[Code change snippets]

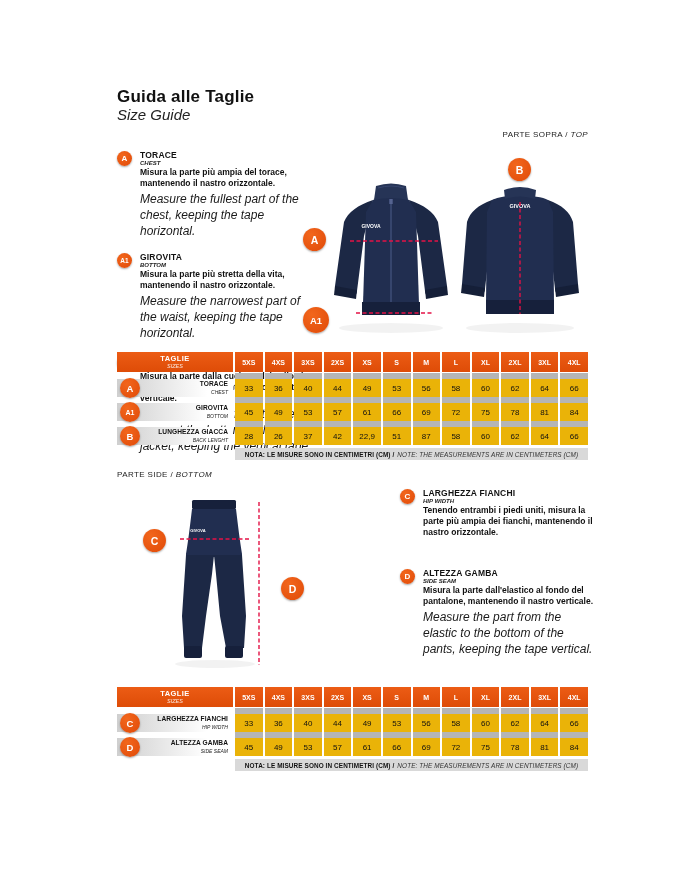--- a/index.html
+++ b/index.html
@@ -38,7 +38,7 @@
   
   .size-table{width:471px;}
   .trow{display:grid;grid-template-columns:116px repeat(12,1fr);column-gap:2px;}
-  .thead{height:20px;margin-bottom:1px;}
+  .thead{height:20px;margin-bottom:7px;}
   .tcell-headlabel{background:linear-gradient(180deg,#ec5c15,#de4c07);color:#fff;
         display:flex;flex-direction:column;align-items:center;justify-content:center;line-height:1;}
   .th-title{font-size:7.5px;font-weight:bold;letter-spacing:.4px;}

**EXERCISE**
Your task is to copy the entries in full and exactly, without any images.

**RESULT**
--- a/index.html
+++ b/index.html
@@ -38,7 +38,7 @@
   
   .size-table{width:471px;}
   .trow{display:grid;grid-template-columns:116px repeat(12,1fr);column-gap:2px;}
-  .thead{height:20px;margin-bottom:1px;}
+  .thead{height:20px;margin-bottom:7px;}
   .tcell-headlabel{background:linear-gradient(180deg,#ec5c15,#de4c07);color:#fff;
         display:flex;flex-direction:column;align-items:center;justify-content:center;line-height:1;}
   .th-title{font-size:7.5px;font-weight:bold;letter-spacing:.4px;}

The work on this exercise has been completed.